Actor Daniel Radcliffe will star in an Off Broadway revival of ‘Merrily We Roll Along,’ a Stephen Sondheim musical that flopped on Broad...
Actor Daniel Radcliffe will star in an Off Broadway revival of ‘Merrily We Roll Along,’ a Stephen Sondheim musical that flopped on Broadway but in the decades since has become an oft-produced and beloved show .
The new production, directed by Maria Friedman, will certainly be difficult to obtain, given Radcliffe’s fame and the size of the room: it will be staged at the end of this year by the non-profit New York Theater Workshop on its 199-seat main stage in the East Village.

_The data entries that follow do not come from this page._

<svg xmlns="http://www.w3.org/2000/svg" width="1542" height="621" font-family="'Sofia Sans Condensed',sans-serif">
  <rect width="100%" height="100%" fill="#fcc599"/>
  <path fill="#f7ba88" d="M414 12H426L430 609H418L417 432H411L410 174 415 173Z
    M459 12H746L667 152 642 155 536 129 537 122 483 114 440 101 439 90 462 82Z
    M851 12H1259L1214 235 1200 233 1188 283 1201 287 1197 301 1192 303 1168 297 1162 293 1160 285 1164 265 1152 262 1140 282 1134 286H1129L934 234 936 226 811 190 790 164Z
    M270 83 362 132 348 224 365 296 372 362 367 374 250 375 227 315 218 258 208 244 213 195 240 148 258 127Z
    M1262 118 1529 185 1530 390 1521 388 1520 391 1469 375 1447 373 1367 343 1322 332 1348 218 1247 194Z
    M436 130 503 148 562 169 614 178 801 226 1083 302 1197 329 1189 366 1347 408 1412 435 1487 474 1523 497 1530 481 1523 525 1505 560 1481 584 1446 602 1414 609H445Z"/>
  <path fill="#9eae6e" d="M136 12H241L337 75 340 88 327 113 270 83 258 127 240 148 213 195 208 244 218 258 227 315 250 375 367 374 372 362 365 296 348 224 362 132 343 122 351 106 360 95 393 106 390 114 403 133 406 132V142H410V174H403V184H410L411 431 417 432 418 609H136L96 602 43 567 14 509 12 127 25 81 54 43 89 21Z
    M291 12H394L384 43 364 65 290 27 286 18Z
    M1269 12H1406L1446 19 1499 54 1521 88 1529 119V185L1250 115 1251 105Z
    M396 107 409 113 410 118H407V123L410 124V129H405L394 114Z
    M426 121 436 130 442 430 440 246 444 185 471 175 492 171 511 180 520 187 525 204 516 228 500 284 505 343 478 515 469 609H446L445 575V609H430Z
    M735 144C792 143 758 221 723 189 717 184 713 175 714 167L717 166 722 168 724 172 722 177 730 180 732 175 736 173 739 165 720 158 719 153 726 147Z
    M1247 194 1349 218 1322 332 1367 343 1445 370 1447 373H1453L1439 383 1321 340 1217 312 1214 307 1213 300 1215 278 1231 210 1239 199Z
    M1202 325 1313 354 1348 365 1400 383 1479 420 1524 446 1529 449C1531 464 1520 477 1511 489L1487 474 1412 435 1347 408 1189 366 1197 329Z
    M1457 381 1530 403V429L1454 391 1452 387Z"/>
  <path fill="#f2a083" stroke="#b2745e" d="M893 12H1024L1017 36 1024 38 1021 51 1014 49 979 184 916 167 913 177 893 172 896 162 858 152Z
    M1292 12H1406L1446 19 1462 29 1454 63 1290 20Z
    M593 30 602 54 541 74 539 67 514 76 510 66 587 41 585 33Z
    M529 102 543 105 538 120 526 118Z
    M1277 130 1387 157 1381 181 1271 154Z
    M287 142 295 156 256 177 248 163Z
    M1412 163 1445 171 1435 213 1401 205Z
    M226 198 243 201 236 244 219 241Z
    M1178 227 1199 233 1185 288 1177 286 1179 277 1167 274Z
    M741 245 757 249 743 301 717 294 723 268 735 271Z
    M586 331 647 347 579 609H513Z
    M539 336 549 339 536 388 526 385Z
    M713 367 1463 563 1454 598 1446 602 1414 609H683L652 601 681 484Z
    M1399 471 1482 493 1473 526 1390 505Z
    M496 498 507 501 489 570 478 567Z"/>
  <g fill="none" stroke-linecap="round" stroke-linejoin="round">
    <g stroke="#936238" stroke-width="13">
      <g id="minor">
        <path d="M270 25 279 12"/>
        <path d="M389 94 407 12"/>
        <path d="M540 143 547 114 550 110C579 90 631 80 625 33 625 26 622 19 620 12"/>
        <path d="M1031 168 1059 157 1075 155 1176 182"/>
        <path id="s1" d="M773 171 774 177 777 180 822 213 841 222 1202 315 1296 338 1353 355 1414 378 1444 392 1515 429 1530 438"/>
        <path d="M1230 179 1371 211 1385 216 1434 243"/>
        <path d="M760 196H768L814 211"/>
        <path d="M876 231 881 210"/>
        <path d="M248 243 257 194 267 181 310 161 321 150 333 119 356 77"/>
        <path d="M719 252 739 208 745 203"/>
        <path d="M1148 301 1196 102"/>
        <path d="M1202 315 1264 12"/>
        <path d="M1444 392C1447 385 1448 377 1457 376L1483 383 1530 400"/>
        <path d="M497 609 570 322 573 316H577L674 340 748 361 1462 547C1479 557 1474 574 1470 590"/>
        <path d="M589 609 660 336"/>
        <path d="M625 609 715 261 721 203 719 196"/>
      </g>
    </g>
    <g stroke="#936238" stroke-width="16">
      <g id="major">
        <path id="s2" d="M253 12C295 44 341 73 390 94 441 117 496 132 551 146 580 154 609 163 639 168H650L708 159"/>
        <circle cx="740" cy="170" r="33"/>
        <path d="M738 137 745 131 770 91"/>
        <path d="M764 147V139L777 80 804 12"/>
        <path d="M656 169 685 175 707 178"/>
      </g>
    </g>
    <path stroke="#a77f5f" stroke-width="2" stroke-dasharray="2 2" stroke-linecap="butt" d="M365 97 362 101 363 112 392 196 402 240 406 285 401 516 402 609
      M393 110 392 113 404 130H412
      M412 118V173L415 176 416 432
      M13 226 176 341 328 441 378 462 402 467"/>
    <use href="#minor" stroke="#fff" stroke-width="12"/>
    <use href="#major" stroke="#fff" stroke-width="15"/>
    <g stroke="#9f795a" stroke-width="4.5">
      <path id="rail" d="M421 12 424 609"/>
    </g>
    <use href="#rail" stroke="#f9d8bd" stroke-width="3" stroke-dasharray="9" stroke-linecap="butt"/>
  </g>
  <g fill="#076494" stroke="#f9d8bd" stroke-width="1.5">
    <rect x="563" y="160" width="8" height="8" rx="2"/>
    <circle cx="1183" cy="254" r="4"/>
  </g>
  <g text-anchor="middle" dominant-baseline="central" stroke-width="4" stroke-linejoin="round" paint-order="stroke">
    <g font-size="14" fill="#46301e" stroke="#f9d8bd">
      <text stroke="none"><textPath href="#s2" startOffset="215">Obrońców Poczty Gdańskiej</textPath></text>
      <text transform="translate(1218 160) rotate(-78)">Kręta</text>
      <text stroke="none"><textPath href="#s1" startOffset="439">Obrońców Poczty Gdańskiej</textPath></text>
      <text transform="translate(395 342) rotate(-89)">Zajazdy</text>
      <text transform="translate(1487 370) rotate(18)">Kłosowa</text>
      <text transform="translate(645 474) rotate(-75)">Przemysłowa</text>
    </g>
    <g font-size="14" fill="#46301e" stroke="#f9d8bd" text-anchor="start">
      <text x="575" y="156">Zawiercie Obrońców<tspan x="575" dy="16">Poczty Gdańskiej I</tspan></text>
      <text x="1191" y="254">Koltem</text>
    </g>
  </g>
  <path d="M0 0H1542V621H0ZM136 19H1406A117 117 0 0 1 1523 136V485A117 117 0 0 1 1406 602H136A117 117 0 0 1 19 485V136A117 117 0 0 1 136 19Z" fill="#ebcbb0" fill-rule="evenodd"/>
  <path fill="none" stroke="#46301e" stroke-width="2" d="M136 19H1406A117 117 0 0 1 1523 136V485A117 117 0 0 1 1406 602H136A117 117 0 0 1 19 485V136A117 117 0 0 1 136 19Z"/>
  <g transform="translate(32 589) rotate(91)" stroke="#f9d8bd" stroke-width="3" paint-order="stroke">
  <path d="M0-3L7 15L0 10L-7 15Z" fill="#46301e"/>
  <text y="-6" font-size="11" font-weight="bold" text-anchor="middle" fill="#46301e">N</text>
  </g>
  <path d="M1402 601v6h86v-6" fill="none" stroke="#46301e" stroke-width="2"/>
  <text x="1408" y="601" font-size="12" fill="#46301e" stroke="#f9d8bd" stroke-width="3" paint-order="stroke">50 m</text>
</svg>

Sondheim, in an interview a few days before his death last November, said he was looking forward to the production. Friedman, a British musical theater star with a long history of performing in Sondheim musicals, first directed ‘Merrily’ at the Menier Chocolate Factory in London in 2012; this production, hailed by The Guardian with a five star reviewmoved to London’s West End in 2013, and Friedman then directed a run at the Huntington Theater in Boston in 2017.
“Merrily” is a quirky show, written in reverse chronological order, about a trio of artists whose close friendship and shared dreams unravel over the years. The musical, featuring songs by Sondheim and a book by George Furth, was shown on Broadway in 1981; it closed 12 days after opening. The shortened Broadway run was the subject of a well-received documentary film in 2016, “The worst thing that could have happened”; Richard Linklater is now spend 20 years making a film adaptation of the musical with Ben Platt and Beanie Feldstein.
Ben Brantley, then co-chief theater critic of The New York Times, called “Merrily” “the beloved problem child of Sondheim musicals.” He saw Friedman’s production in London, where he called it “tighten the heart“, and in Boston, where he tried it”transcendent.” The show, with an admired score and a critically acclaimed book that turns into a rooftop moment where the three main characters meet, has been reimagined many times; Jesse Green, the current Times chief theater critic, once described himself as “someone who would happily frequent a dedicated ‘Merrily’ repertoire theater, perhaps on this rooftop, playing only reworked versions in perpetuity.”
The New York Theater Workshop, better known as the birthplace of “Rent,” said Monday its production of “Merrily” will run “late 2022”; he did not announce any dates. Radcliffe will play Charley Kringas, lyricist and playwright; the theater has not announced any other cast members.
Radcliffe, who rose to fame playing Harry Potter on film, has starred in several Broadway and Off Broadway rooms; he also has starred in a 2011 Broadway revival from the musical “How to Succeed in Business Without Really Trying”.
The production “Merrily” is the last show chosen by James C. Nicola, artistic director of the New York Theater Workshop since 1988, and which is plans to retire in June. Nicola saw the original production on Broadway, and in the decades that followed, he said, the series “strangely, strangely managed to fit into my own life”.
“I had never heard or read any artwork that seemed to understand me — in fact, all of us Boomers at this point in our lives,” he said over email. “‘Merrily We Roll Along’ magically entered my life again.”